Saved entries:
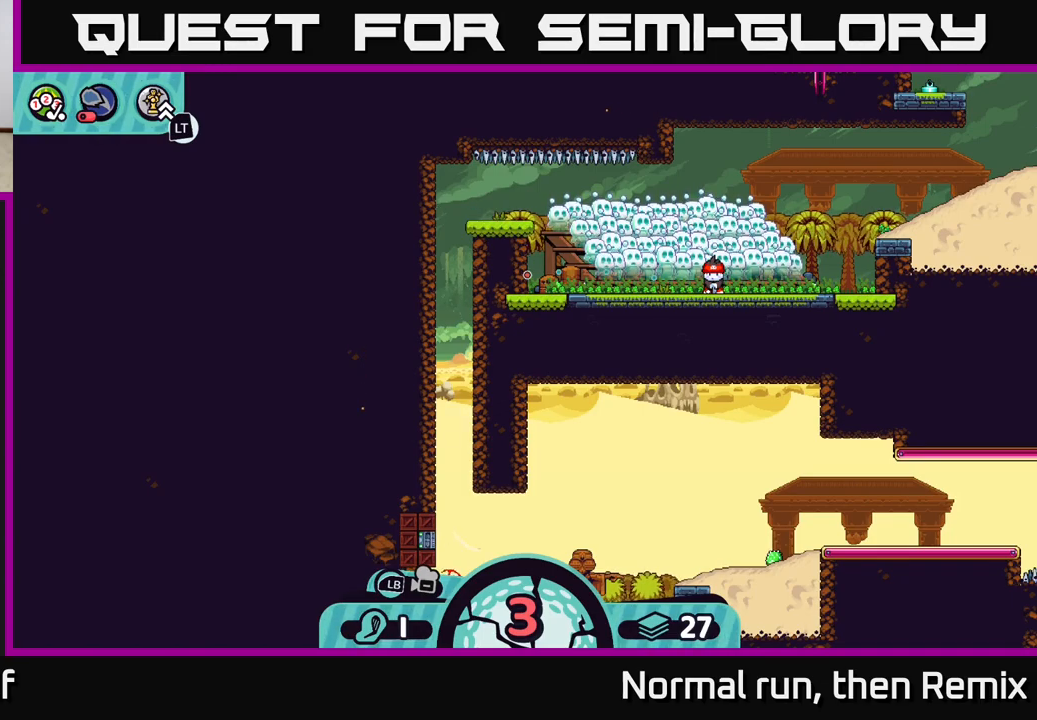
{"buttons": [], "left_stick": "center", "right_stick": "center", "events": []}
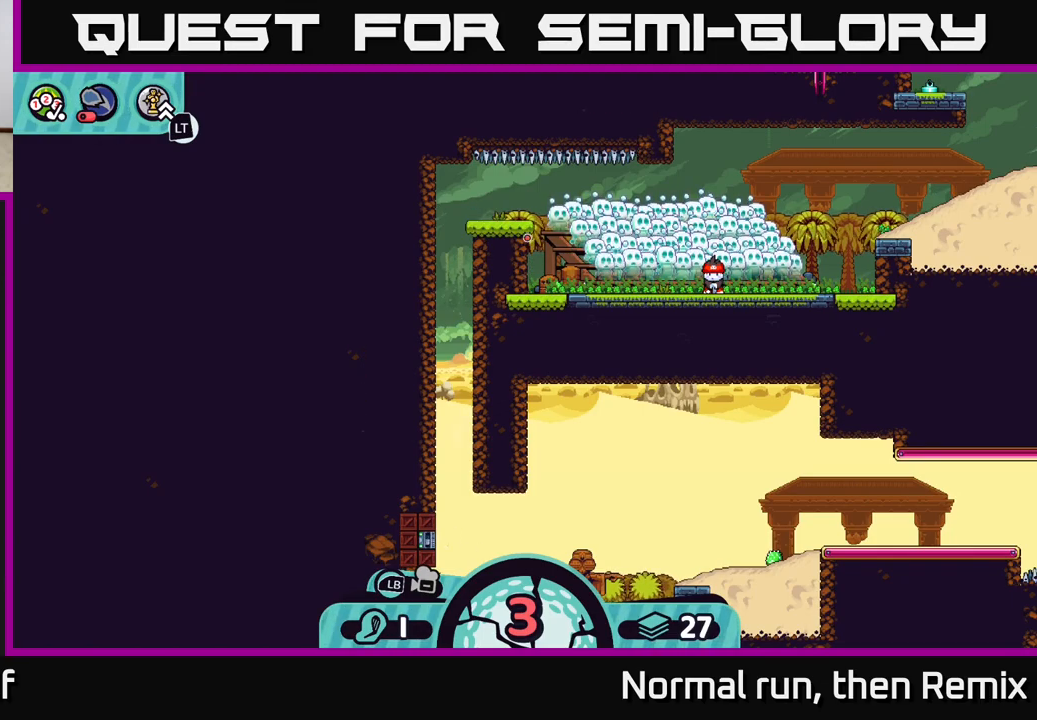
{"buttons": [], "left_stick": "center", "right_stick": "center", "events": []}
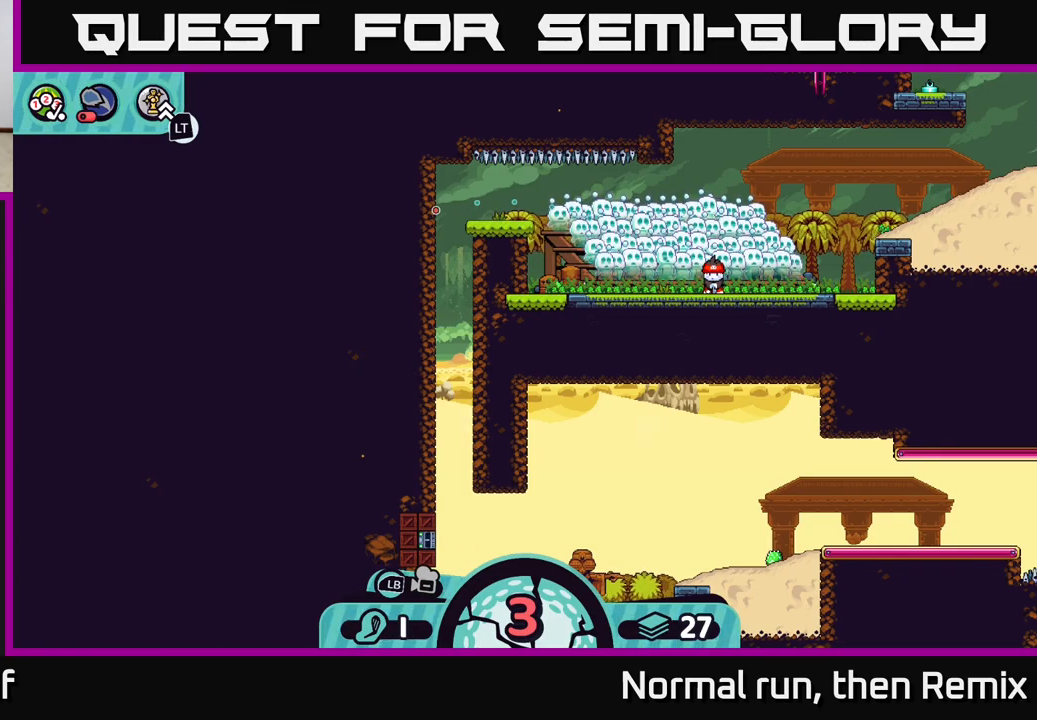
{"buttons": [], "left_stick": "center", "right_stick": "center", "events": [[350, "A", "down"], [433, "A", "up"]]}
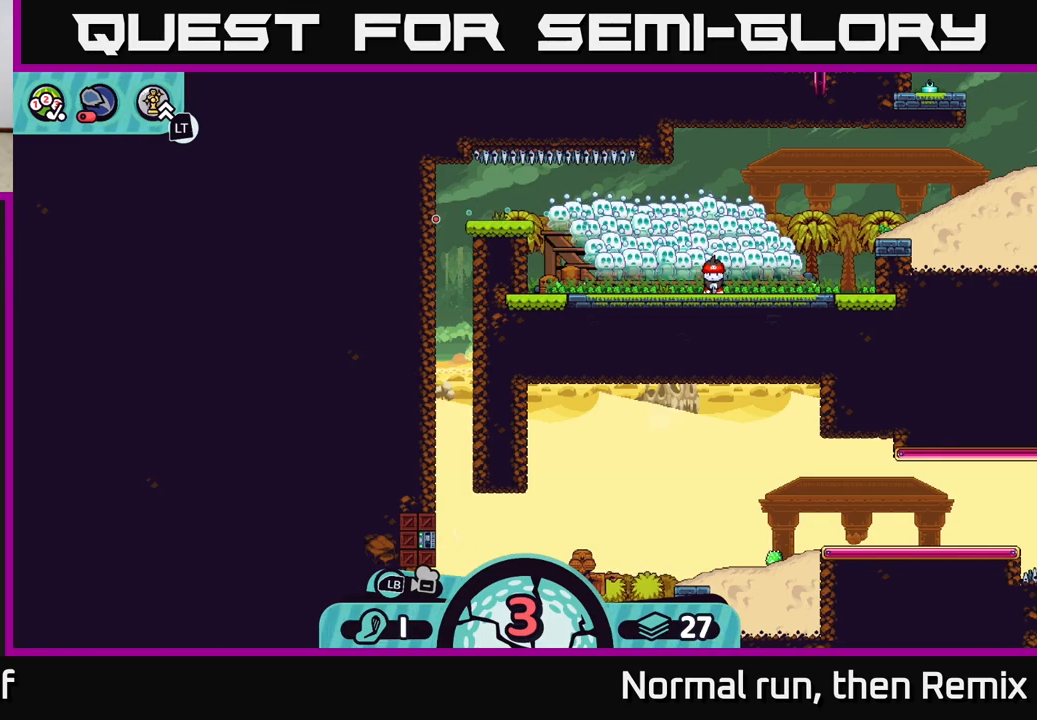
{"buttons": [], "left_stick": "center", "right_stick": "center", "events": []}
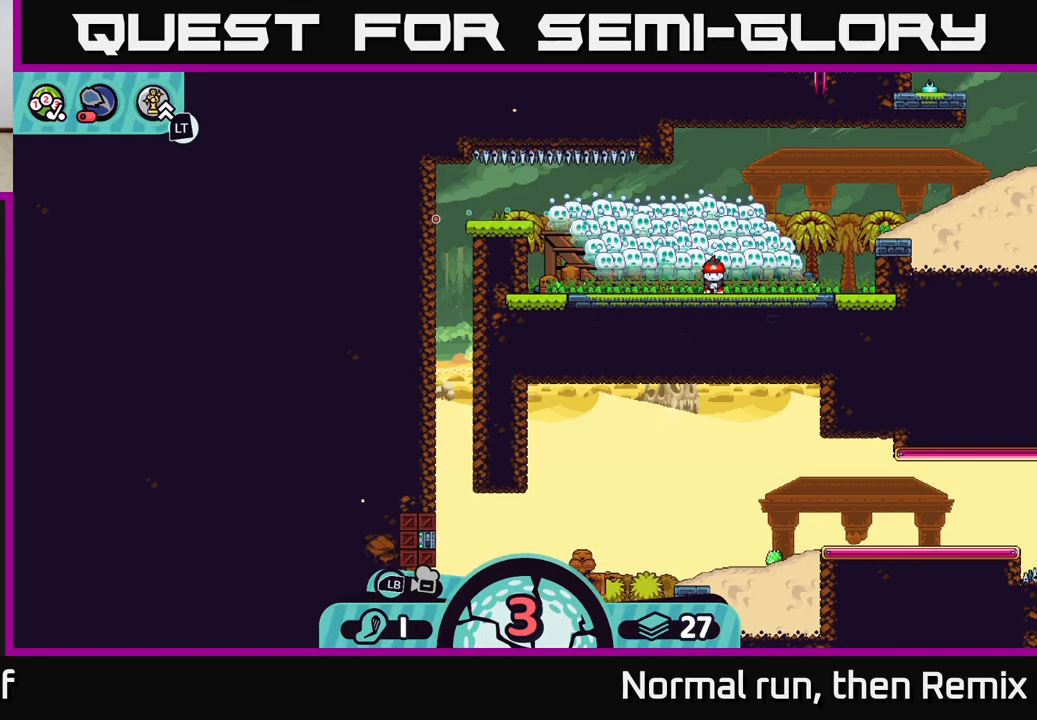
{"buttons": [], "left_stick": "center", "right_stick": "center", "events": []}
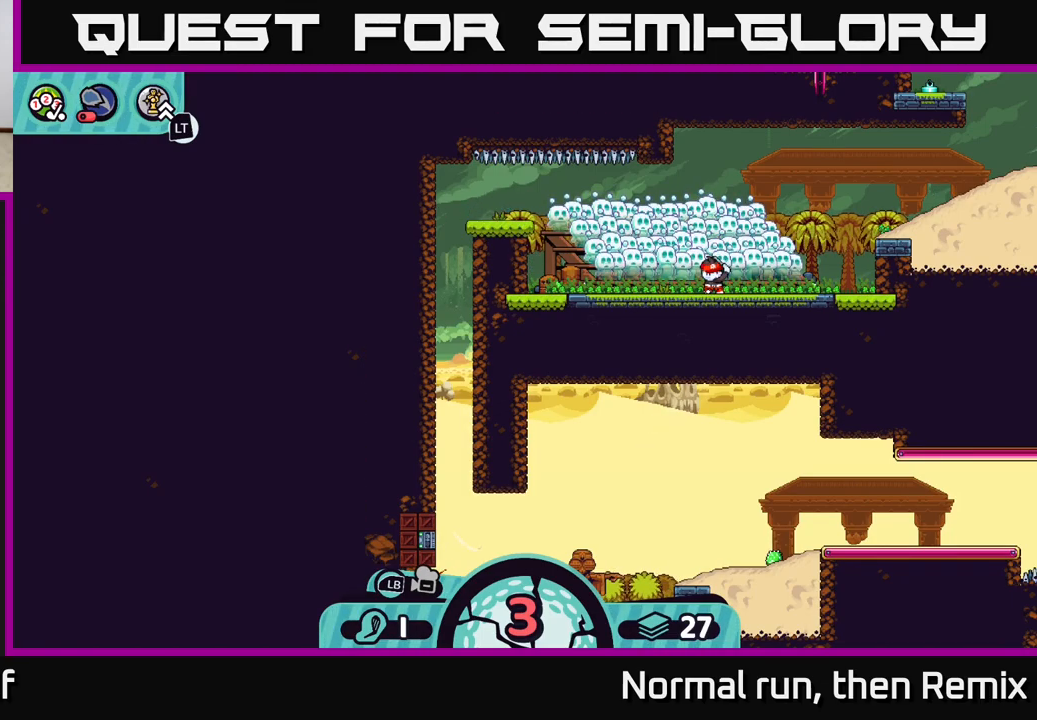
{"buttons": [], "left_stick": "center", "right_stick": "center", "events": []}
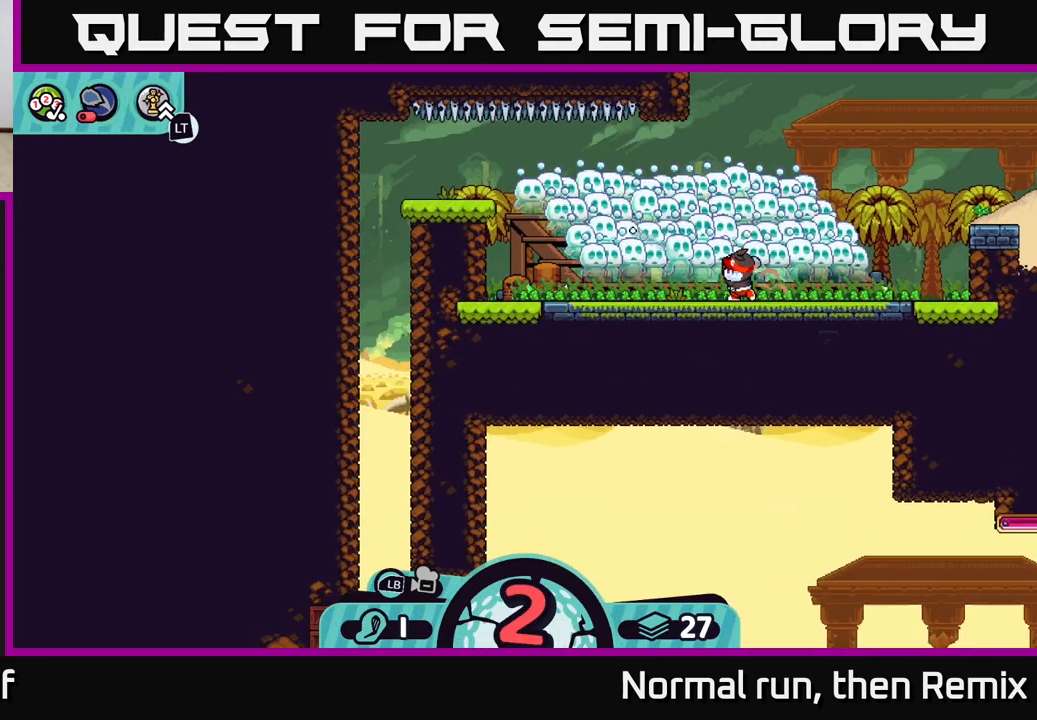
{"buttons": [], "left_stick": "center", "right_stick": "center", "events": []}
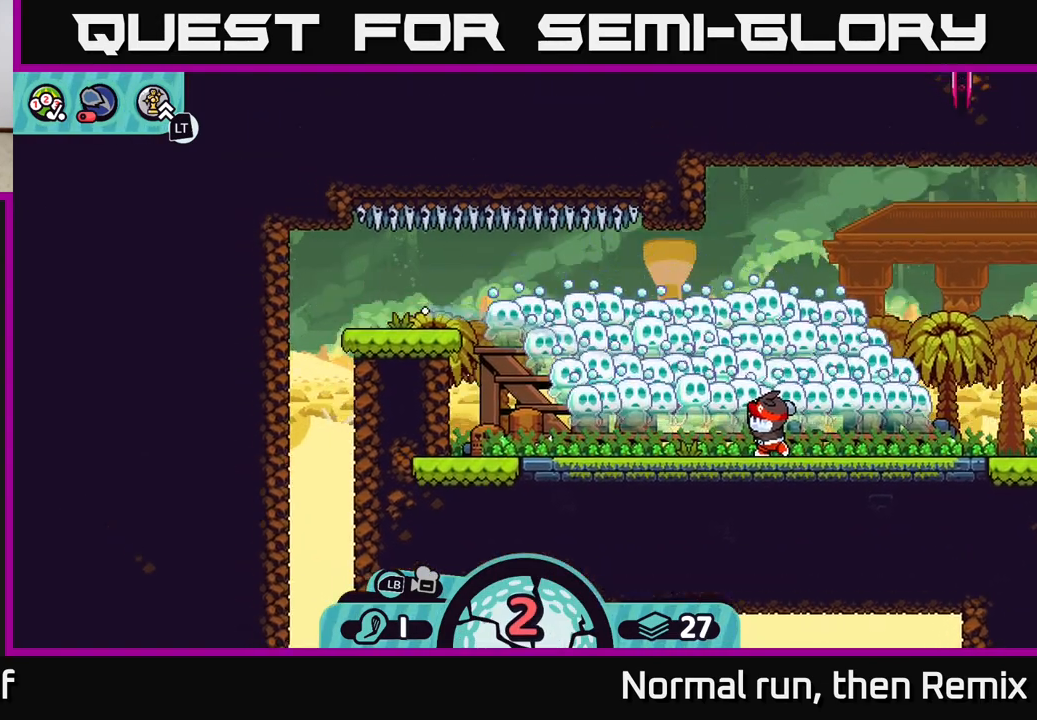
{"buttons": [], "left_stick": "center", "right_stick": "center", "events": []}
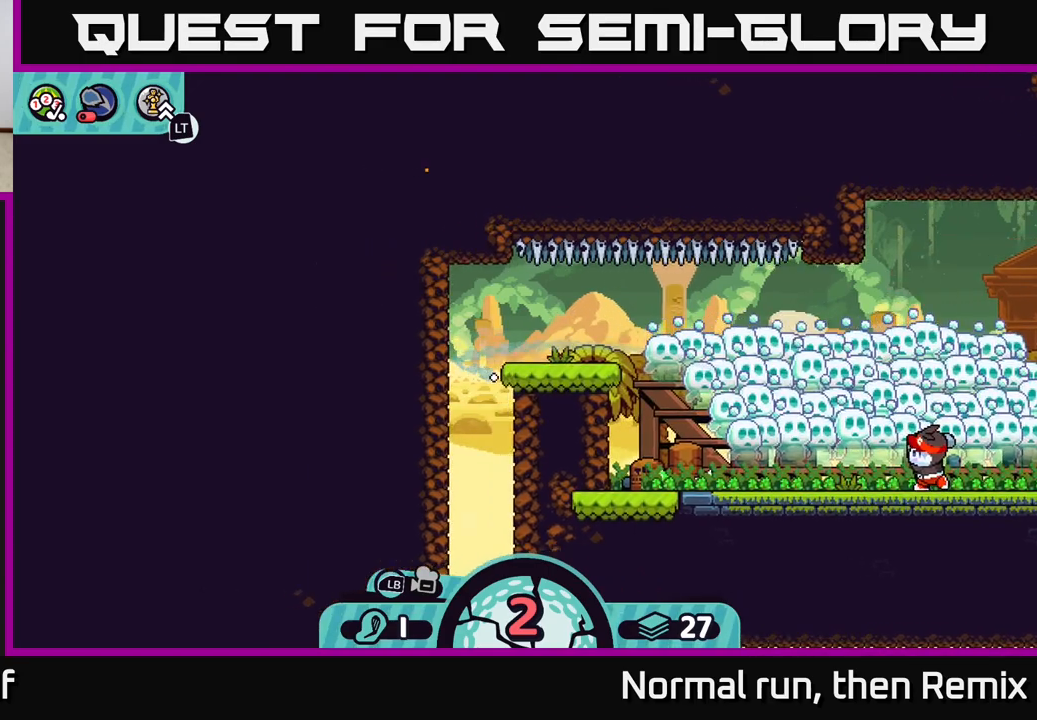
{"buttons": [], "left_stick": "center", "right_stick": "center", "events": []}
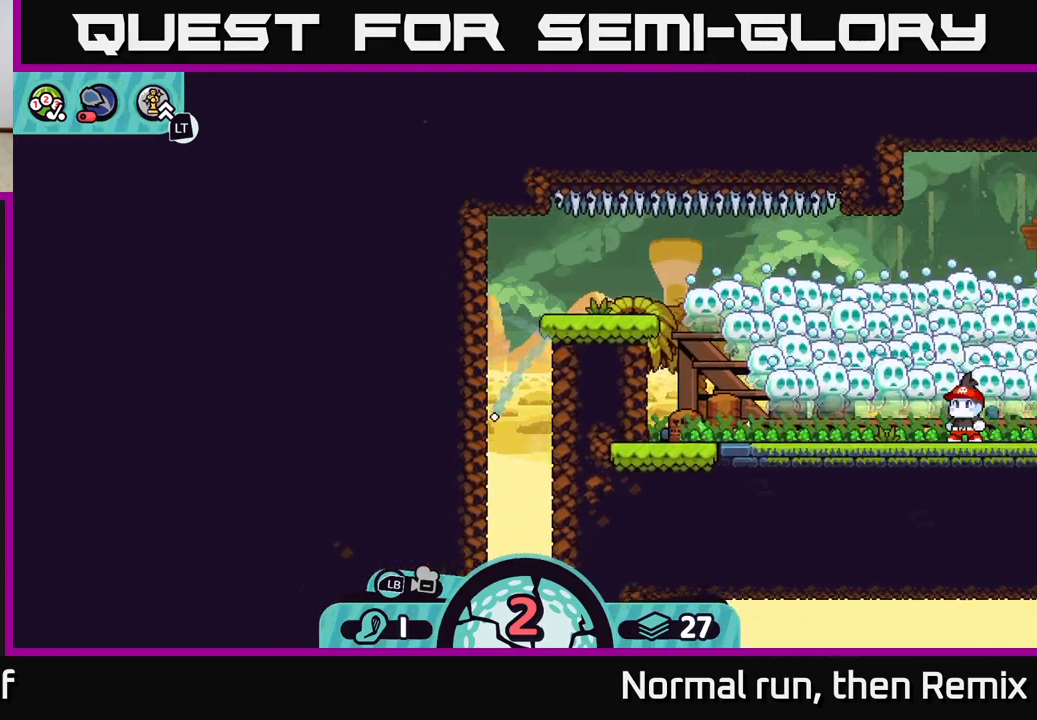
{"buttons": [], "left_stick": "center", "right_stick": "center", "events": []}
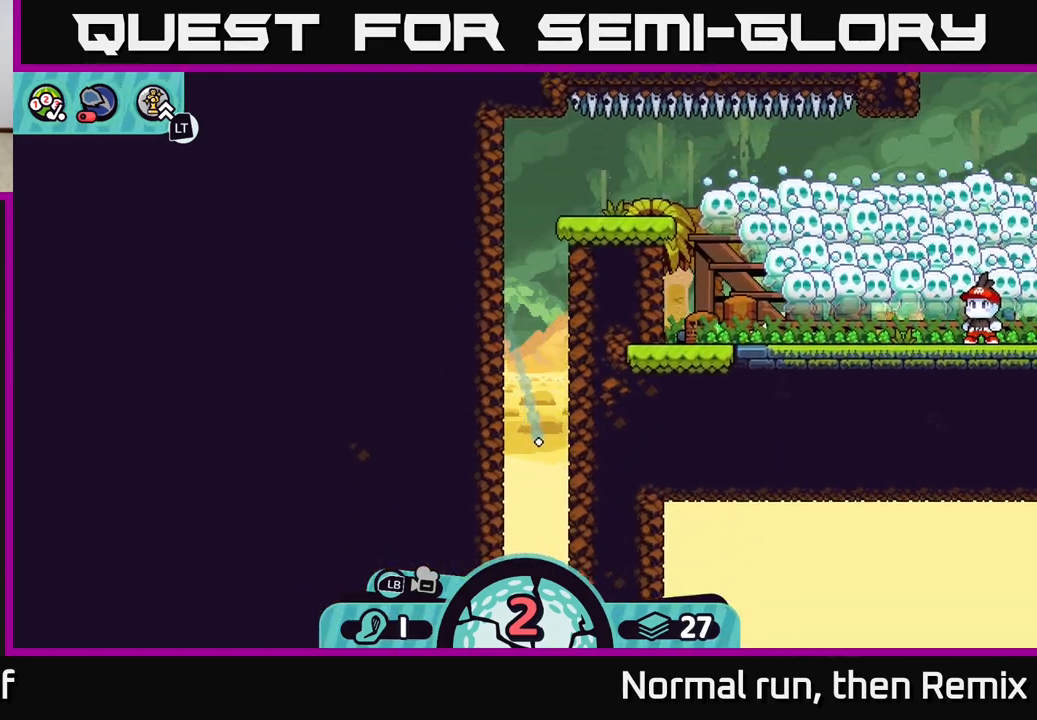
{"buttons": [], "left_stick": "center", "right_stick": "center", "events": []}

* [Exercise objective]: A picture-free version of all the records, repeated exactly, is what to return.

* [Output of the task]:
{"buttons": [], "left_stick": "center", "right_stick": "center", "events": []}
{"buttons": [], "left_stick": "center", "right_stick": "center", "events": []}
{"buttons": [], "left_stick": "center", "right_stick": "center", "events": [[350, "A", "down"], [433, "A", "up"]]}
{"buttons": [], "left_stick": "center", "right_stick": "center", "events": []}
{"buttons": [], "left_stick": "center", "right_stick": "center", "events": []}
{"buttons": [], "left_stick": "center", "right_stick": "center", "events": []}
{"buttons": [], "left_stick": "center", "right_stick": "center", "events": []}
{"buttons": [], "left_stick": "center", "right_stick": "center", "events": []}
{"buttons": [], "left_stick": "center", "right_stick": "center", "events": []}
{"buttons": [], "left_stick": "center", "right_stick": "center", "events": []}
{"buttons": [], "left_stick": "center", "right_stick": "center", "events": []}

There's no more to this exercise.